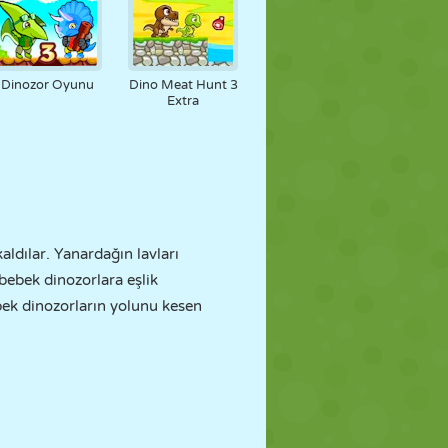
Dinozor Oyunu
Dino Meat Hunt 3
Extra
ldılar. Yanardağın lavları
bebek dinozorlara eşlik
bek dinozorların yolunu kesen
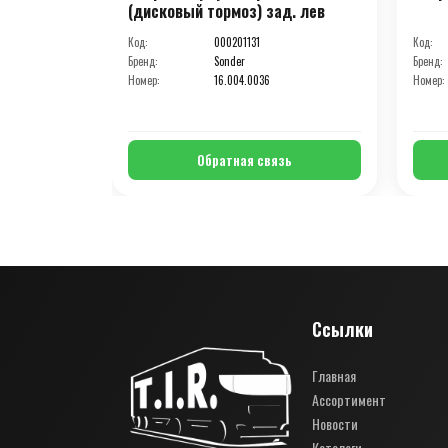
(дисковый тормоз) зад. лев
Код:
000201131
Код:
Бренд:
Sonder
Бренд:
Номер:
16.004.0036
Номер:
Обратная связь
Ссылки
Главная
Ассортимент
Новости
Каталоги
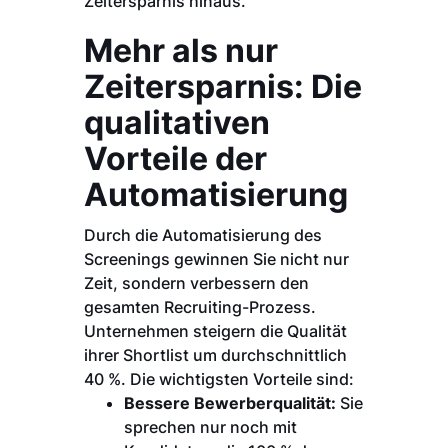
Zeitersparnis hinaus.
Mehr als nur
Zeitersparnis: Die
qualitativen
Vorteile der
Automatisierung
Durch die Automatisierung des
Screenings gewinnen Sie nicht nur
Zeit, sondern verbessern den
gesamten Recruiting-Prozess.
Unternehmen steigern die Qualität
ihrer Shortlist um durchschnittlich
40 %. Die wichtigsten Vorteile sind:
Bessere Bewerberqualität:
Sie
sprechen nur noch mit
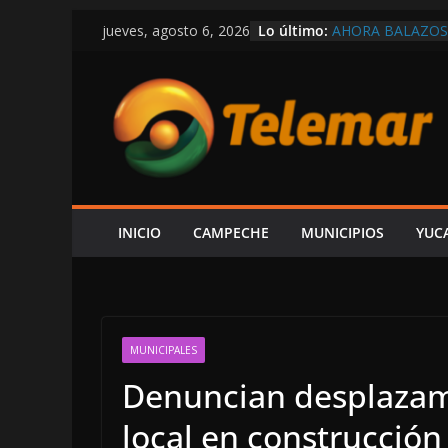
Saltar
Lo último:
AHORA BALAZOS 
jueves, agosto 6, 2026
al
AUTORIDADES
EL GOBIERNO DE
contenido
POR CARMEN, R
VÍCTOR SARMIE
INFORME DE LA
LUJOS SUBSIDIA
EU HABRÍA LIB
CONTRA DE ADÁN
LAYDA
INICIO
CAMPECHE
MUNICIPIOS
YUC
MUNICIPALES
Denuncian desplazam
local en construcció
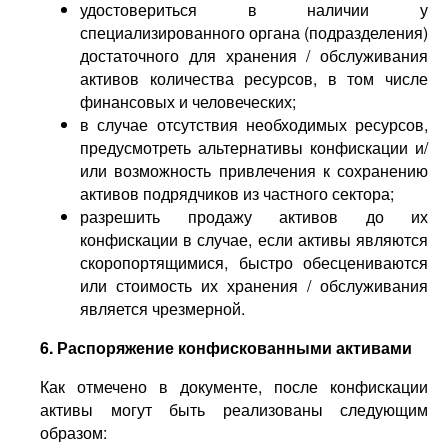
удостовериться в наличии у
специализированного органа (подразделения)
достаточного для хранения / обслуживания
активов количества ресурсов, в том числе
финансовых и человеческих;
в случае отсутствия необходимых ресурсов,
предусмотреть альтернативы конфискации и/
или возможность привлечения к сохранению
активов подрядчиков из частного сектора;
разрешить продажу активов до их
конфискации в случае, если активы являются
скоропортящимися, быстро обесцениваются
или стоимость их хранения / обслуживания
является чрезмерной.
6. Распоряжение конфискованными активами
Как отмечено в документе, после конфискации
активы могут быть реализованы следующим
образом:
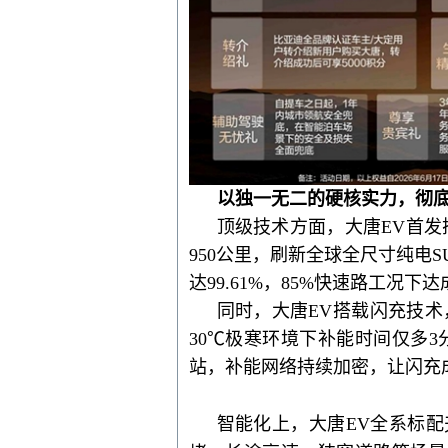
以
独一无二
的
硬核
实力，彻
顶级技术方面，
大唐
EV首
950公里，刷新全球全尺寸纯电
达99.61%，85%快速路工况下
同时
，大唐
EV搭载闪充技术
30℃极寒环境下补能时间仅多3
站，补能网络持续加密，让闪充
智能化
上
，大唐
EV全系标配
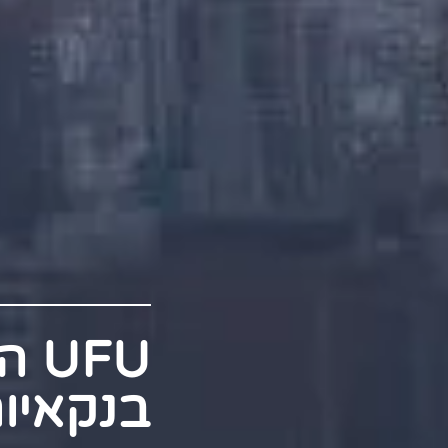
UFU
בנקאיו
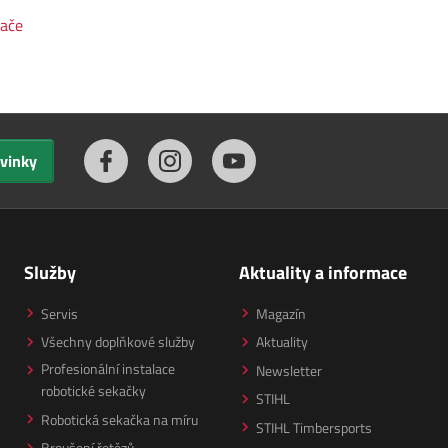
vače
ovinky
Služby
Aktuality a informace
Servis
Magazín
Všechny doplňkové služby
Aktuality
Profesionální instalace
Newsletter
robotické sekačky
STIHL
Robotická sekačka na míru
STIHL Timbersports
Broušení řetězů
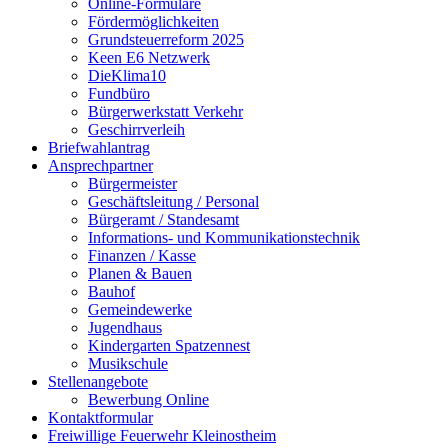
Online-Formulare
Fördermöglichkeiten
Grundsteuerreform 2025
Keen E6 Netzwerk
DieKlima10
Fundbüro
Bürgerwerkstatt Verkehr
Geschirrverleih
Briefwahlantrag
Ansprechpartner
Bürgermeister
Geschäftsleitung / Personal
Bürgeramt / Standesamt
Informations- und Kommunikationstechnik
Finanzen / Kasse
Planen & Bauen
Bauhof
Gemeindewerke
Jugendhaus
Kindergarten Spatzennest
Musikschule
Stellenangebote
Bewerbung Online
Kontaktformular
Freiwillige Feuerwehr Kleinostheim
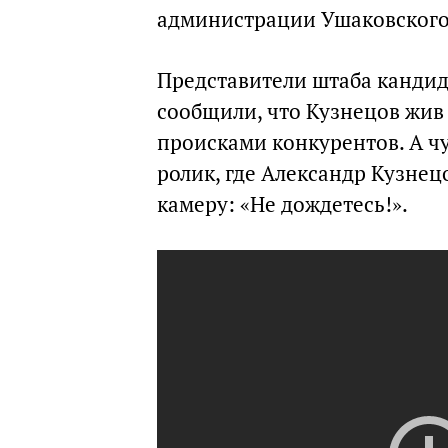
администрации Ушаковского
Представители штаба кандид
сообщили, что Кузнецов жив 
происками конкурентов. А ч
ролик, где Александр Кузнец
камеру: «Не дождетесь!».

Assignment: Return every line of text in the listing above as a JSON array of strings, one string per line. Omit blank lines and the picture placeholders.

Output of the exercise:
[
  "Dinozor Oyunu",
  "Dino Meat Hunt 3",
  "Extra",
  "ldılar. Yanardağın lavları",
  "bebek dinozorlara eşlik",
  "bek dinozorların yolunu kesen",
  "(дисковый тормоз) зад. лев",
  "Код:",
  "000201131",
  "Код:",
  "Бренд:",
  "Sonder",
  "Бренд:",
  "Номер:",
  "16.004.0036",
  "Номер:",
  "Обратная связь",
  "Ссылки",
  "Главная",
  "Ассортимент",
  "Новости",
  "Каталоги",
  "Zeitersparnis hinaus.",
  "Mehr als nur",
  "Zeitersparnis: Die",
  "qualitativen",
  "Vorteile der",
  "Automatisierung",
  "Durch die Automatisierung des",
  "Screenings gewinnen Sie nicht nur",
  "Zeit, sondern verbessern den",
  "gesamten Recruiting-Prozess.",
  "Unternehmen steigern die Qualität",
  "ihrer Shortlist um durchschnittlich",
  "40 %. Die wichtigsten Vorteile sind:",
  "Bessere Bewerberqualität:",
  "Sie",
  "sprechen nur noch mit",
  "Saltar",
  "Lo último:",
  "AHORA BALAZOS ",
  "jueves, agosto 6, 2026",
  "al",
  "AUTORIDADES",
  "EL GOBIERNO DE",
  "contenido",
  "POR CARMEN, R",
  "VÍCTOR SARMIE",
  "INFORME DE LA",
  "LUJOS SUBSIDIA",
  "EU HABRÍA LIB",
  "CONTRA DE ADÁN",
  "LAYDA",
  "INICIO",
  "CAMPECHE",
  "MUNICIPIOS",
  "YUC",
  "MUNICIPALES",
  "Denuncian desplazam",
  "local en construcció",
  "удостовериться в наличии у",
  "специализированного органа (подразделения)",
  "достаточного для хранения / обслуживания",
  "активов количества ресурсов, в том числе",
  "финансовых и человеческих;",
  "в случае отсутствия необходимых ресурсов,",
  "предусмотреть альтернативы конфискации и/",
  "или возможность привлечения к сохранению",
  "активов подрядчиков из частного сектора;",
  "разрешить продажу активов до их",
  "конфискации в случае, если активы являются",
  "скоропортящимися, быстро обесцениваются",
  "или стоимость их хранения / обслуживания",
  "является чрезмерной.",
  "6. Распоряжение конфискованными активами",
  "Как отмечено в документе, после конфискации",
  "активы могут быть реализованы следующим",
  "образом:",
  "以",
  "独一无二",
  "的",
  "硬核",
  "实力，彻",
  "顶级技术方面，",
  "大唐",
  "EV首",
  "950公里，刷新全球全尺寸纯电",
  "达99.61%，85%快速路工况下",
  "同时",
  "，大唐",
  "EV搭载闪充技术",
  "30℃极寒环境下补能时间仅多3",
  "站，补能网络持续加密，让闪充",
  "智能化",
  "上",
  "，大唐",
  "EV全系标配",
  "UFU",
  "בנקאיו",
  "vače",
  "ovinky",
  "Služby",
  "Aktuality a informace",
  "Servis",
  "Magazín",
  "Všechny doplňkové služby",
  "Aktuality",
  "Profesionální instalace",
  "Newsletter",
  "robotické sekačky",
  "STIHL",
  "Robotická sekačka na míru",
  "STIHL Timbersports",
  "Broušení řetězů",
  "Online-Formulare",
  "Fördermöglichkeiten",
  "Grundsteuerreform 2025",
  "Keen E6 Netzwerk",
  "DieKlima10",
  "Fundbüro",
  "Bürgerwerkstatt Verkehr",
  "Geschirrverleih",
  "Briefwahlantrag",
  "Ansprechpartner",
  "Bürgermeister",
  "Geschäftsleitung / Personal",
  "Bürgeramt / Standesamt",
  "Informations- und Kommunikationstechnik",
  "Finanzen / Kasse",
  "Planen & Bauen",
  "Bauhof",
  "Gemeindewerke",
  "Jugendhaus",
  "Kindergarten Spatzennest",
  "Musikschule",
  "Stellenangebote",
  "Bewerbung Online",
  "Kontaktformular",
  "Freiwillige Feuerwehr Kleinostheim",
  "администрации Ушаковского",
  "Представители штаба кандид",
  "сообщили, что Кузнецов жив ",
  "происками конкурентов. А ч",
  "ролик, где Александр Кузнец",
  "камеру: «Не дождетесь!»."
]